Metro Manila accounts for 60 percent of COVID-19 cases in the country.
While the experts said the high reproduction number of COVID-19 in the country isn’t a cause for panic, they said the government must step up COVID-19 testing and tracing to prevent a second wave of infections from happening.
Implementation of health protocols like wearing of masks and observing social distancing should also continue.

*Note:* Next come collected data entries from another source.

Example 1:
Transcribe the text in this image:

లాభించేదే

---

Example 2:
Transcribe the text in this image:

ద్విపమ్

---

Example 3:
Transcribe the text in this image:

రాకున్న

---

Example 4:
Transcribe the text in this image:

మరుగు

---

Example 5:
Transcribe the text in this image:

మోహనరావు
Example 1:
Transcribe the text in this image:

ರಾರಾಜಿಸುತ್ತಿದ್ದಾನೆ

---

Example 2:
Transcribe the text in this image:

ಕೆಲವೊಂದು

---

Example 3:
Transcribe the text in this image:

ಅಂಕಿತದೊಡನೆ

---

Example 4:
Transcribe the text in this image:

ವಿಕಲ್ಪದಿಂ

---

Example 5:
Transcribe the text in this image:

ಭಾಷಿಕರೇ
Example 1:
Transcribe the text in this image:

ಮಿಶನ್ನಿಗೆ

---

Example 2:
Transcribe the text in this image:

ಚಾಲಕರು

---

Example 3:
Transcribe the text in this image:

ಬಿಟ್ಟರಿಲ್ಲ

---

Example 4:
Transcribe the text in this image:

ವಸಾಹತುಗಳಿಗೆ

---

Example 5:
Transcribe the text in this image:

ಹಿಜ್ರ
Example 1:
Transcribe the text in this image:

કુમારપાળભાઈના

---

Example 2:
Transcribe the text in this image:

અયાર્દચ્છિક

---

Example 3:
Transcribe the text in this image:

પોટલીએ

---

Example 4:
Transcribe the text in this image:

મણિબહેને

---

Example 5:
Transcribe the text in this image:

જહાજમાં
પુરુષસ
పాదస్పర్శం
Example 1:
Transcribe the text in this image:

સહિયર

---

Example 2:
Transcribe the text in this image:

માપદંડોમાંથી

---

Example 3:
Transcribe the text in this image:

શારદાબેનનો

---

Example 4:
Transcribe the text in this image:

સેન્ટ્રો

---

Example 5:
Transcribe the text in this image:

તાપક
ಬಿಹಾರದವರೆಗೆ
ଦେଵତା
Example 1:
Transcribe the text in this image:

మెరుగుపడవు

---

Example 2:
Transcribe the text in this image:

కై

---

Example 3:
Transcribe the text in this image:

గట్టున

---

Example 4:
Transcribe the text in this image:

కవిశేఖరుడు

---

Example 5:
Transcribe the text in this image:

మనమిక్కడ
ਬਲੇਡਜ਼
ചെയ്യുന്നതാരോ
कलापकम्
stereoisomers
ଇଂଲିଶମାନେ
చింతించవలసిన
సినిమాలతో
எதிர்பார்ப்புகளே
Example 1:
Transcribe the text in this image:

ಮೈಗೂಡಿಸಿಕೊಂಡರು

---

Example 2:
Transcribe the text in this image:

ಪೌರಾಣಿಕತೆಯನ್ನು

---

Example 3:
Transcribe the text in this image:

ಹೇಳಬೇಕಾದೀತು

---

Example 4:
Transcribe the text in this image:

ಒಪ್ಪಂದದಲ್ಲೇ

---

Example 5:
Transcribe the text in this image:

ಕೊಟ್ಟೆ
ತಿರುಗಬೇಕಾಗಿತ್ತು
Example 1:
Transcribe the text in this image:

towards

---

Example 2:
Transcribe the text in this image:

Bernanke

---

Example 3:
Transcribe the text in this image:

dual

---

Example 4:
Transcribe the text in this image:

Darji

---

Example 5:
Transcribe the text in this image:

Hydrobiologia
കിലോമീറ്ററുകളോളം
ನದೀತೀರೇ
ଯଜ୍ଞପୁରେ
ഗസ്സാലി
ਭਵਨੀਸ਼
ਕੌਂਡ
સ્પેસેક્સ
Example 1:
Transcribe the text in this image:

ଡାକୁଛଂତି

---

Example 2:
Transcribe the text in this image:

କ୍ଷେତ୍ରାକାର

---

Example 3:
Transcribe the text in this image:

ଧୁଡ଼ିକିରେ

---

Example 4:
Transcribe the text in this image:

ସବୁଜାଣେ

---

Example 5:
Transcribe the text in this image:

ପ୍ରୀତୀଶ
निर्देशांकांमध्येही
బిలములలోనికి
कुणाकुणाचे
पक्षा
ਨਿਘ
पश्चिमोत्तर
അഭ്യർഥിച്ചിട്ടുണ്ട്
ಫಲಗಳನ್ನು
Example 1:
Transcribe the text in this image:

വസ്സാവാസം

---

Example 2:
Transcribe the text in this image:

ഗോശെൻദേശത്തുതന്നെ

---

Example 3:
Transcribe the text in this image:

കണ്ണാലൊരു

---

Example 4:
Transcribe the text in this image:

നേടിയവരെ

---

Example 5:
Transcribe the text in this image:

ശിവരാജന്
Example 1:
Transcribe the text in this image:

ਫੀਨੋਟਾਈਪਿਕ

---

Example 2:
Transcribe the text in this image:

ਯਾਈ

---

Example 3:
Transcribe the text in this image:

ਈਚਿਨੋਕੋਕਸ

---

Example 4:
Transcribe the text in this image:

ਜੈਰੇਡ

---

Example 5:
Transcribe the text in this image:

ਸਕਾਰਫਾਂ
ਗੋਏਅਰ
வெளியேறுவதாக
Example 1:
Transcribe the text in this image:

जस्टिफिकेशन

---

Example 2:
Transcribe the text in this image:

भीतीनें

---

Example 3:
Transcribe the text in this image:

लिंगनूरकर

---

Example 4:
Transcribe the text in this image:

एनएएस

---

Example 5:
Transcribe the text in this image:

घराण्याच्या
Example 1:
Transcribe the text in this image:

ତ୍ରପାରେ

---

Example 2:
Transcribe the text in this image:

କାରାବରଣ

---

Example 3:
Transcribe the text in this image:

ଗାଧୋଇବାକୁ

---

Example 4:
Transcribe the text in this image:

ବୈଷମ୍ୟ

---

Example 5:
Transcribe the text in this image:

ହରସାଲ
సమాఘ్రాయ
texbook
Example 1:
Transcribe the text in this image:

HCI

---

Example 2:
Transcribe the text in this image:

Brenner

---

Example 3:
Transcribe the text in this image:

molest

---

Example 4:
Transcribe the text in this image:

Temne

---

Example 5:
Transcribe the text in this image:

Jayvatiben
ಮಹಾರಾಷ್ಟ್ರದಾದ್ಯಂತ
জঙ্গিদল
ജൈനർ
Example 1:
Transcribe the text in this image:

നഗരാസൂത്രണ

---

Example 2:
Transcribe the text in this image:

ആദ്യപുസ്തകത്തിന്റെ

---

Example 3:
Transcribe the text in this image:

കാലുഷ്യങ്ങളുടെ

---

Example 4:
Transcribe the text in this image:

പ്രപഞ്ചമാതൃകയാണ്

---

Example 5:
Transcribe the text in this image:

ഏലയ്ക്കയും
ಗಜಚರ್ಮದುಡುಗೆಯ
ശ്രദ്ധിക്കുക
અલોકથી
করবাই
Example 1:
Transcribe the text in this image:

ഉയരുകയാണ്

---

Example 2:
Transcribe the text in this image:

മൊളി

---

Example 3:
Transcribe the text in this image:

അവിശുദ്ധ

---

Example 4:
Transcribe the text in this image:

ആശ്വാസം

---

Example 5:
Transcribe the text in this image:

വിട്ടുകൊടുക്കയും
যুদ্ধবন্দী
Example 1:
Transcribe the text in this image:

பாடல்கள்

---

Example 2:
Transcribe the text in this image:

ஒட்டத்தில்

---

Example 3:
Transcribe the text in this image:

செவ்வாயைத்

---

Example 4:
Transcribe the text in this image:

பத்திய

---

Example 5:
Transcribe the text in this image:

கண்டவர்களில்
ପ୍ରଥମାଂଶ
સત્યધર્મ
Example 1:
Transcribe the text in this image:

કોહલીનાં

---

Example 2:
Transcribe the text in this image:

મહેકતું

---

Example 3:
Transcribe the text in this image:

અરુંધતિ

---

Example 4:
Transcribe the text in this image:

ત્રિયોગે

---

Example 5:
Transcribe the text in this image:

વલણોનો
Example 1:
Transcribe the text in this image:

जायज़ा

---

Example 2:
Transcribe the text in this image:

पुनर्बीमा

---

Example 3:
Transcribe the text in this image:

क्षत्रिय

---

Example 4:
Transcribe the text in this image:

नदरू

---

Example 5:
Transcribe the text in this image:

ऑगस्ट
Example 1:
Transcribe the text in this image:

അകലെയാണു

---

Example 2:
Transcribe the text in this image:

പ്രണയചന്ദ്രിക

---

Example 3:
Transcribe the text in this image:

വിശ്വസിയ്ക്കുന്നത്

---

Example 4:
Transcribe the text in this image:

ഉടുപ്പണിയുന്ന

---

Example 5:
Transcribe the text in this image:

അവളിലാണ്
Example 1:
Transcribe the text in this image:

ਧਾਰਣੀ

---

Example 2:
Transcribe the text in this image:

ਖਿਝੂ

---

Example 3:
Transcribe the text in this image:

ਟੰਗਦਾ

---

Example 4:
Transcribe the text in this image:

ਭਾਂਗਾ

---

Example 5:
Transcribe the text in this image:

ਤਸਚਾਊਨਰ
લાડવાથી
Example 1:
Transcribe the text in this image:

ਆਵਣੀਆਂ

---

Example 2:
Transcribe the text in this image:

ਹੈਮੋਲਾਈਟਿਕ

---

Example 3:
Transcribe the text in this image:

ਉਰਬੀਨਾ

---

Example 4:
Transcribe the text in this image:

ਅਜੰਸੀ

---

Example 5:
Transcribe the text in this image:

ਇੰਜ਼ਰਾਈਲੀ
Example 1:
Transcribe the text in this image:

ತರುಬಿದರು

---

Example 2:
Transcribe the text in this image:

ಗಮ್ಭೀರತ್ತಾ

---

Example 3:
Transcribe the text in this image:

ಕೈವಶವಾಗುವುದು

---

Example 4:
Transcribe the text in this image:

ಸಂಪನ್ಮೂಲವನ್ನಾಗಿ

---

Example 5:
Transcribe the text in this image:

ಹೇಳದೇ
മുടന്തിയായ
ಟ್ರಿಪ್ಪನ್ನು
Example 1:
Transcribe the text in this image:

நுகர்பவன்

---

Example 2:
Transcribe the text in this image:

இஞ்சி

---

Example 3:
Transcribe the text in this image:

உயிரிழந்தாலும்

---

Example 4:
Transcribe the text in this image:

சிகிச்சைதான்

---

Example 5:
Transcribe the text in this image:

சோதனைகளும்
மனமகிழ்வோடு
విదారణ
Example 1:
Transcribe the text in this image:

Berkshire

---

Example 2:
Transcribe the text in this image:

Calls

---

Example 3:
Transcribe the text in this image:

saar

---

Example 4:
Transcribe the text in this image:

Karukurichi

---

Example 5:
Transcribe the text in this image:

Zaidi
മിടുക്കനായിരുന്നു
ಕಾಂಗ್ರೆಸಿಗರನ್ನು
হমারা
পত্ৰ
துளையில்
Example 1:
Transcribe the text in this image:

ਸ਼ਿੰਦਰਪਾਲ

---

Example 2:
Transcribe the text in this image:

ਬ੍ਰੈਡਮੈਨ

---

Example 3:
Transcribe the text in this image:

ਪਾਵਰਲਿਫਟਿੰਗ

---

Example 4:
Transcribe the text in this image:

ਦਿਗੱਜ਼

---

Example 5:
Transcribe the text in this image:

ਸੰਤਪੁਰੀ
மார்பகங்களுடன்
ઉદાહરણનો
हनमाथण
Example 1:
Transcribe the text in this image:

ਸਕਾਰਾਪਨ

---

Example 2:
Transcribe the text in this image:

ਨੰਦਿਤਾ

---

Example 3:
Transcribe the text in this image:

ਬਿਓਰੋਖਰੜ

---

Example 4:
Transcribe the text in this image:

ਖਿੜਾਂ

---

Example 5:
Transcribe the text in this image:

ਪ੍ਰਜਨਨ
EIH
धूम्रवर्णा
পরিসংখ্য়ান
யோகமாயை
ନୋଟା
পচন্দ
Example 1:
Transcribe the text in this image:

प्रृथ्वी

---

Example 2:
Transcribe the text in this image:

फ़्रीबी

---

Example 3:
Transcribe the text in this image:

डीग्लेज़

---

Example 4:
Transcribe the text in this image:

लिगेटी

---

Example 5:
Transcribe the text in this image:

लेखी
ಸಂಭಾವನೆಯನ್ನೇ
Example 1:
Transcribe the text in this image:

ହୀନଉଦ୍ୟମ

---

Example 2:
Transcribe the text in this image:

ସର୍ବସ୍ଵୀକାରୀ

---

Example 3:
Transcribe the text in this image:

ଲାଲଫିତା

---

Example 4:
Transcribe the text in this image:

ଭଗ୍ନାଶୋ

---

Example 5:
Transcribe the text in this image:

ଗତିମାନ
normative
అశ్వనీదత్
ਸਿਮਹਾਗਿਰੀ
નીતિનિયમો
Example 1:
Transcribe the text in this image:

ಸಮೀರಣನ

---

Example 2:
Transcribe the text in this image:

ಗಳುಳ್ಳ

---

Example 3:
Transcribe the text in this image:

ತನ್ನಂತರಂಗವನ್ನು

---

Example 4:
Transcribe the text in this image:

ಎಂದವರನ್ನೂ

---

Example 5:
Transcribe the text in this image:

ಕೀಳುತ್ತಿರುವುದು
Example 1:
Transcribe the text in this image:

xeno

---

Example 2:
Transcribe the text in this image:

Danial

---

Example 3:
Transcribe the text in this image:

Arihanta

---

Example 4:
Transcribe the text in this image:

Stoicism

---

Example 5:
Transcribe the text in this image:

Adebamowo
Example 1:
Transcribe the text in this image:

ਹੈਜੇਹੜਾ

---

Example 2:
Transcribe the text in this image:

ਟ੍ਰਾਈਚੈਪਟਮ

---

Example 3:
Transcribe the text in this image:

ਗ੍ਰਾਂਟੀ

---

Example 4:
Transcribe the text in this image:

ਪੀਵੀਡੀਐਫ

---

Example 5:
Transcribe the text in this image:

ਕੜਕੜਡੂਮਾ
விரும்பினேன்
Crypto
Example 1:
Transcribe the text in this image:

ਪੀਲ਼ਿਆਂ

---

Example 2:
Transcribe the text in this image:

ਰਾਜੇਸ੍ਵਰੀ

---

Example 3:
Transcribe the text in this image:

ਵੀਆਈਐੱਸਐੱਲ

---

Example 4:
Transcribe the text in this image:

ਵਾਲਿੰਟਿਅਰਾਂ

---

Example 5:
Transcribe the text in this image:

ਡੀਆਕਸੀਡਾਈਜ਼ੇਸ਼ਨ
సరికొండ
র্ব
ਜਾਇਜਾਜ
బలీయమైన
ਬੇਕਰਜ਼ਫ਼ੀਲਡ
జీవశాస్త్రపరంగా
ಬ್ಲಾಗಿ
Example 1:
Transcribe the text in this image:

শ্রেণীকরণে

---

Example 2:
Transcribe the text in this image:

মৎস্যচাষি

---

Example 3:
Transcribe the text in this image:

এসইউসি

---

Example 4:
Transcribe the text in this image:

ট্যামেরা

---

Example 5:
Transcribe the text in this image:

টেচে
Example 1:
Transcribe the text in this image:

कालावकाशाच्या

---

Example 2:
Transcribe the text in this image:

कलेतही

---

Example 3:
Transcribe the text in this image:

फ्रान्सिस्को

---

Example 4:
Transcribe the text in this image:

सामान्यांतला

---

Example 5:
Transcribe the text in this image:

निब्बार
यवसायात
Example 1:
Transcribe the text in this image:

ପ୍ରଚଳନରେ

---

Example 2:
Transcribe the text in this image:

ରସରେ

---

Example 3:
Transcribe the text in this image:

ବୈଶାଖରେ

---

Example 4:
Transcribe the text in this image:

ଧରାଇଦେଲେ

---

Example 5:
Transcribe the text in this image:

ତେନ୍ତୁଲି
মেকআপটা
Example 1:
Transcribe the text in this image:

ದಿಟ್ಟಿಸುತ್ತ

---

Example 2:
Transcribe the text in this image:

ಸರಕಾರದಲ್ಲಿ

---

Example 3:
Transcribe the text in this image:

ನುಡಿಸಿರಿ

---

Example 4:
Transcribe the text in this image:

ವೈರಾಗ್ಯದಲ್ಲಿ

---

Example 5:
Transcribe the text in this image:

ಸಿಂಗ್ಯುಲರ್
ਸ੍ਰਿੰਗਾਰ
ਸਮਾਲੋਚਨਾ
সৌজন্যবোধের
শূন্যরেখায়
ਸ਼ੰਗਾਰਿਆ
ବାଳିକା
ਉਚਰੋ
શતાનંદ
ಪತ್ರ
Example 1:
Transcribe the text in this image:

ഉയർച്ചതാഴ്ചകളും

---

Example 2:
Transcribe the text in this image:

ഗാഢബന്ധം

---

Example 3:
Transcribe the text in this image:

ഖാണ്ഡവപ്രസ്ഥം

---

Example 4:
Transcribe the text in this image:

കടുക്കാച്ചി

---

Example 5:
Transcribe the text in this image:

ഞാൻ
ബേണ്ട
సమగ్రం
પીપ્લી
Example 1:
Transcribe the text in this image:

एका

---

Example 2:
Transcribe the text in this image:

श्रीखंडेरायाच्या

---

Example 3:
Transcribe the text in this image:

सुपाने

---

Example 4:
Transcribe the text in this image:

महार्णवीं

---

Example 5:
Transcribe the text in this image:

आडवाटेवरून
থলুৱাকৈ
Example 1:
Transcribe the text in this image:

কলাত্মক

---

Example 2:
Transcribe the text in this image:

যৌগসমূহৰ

“Without continued vigilance on the part of the government, private sector, civil society, and citizens, the continued relaxation of restrictions in the NCR and in Cebu may lead to the pandemic getting out of control. If both national and local governments fail to provide a prompt and adequate response, all the societal and financial sacrifices of society could be wasted, and we will likely experience another wave,” the experts warned.
The researchers also urged the DOH to “urgently resolve” issues surrounding the accuracy and timeliness of its COVID-19 cases as there remains a significant backlog of cases in its database.
They warned that failure to address the backlog will undermine the government’s efforts to monitor the spread of the virus and implement strategies to address the pandemic.
The experts said local government units must be given more resources to address the pandemic as they are vital to the national government’s implementation of its COVID-19 strategy.
“[A] greater share of the stimulus package and in the national budget must be allocated for LGUs to enable them to implement the national strategy to fight Covid-19 and realize their goal of creating ‘safe communities’ around the country,” they said.
UP’s research was conducted by a nine-man team of experts led by math professor Dr. Guido David, political science professor Ranjit Rye and associate Patricia Agbulos.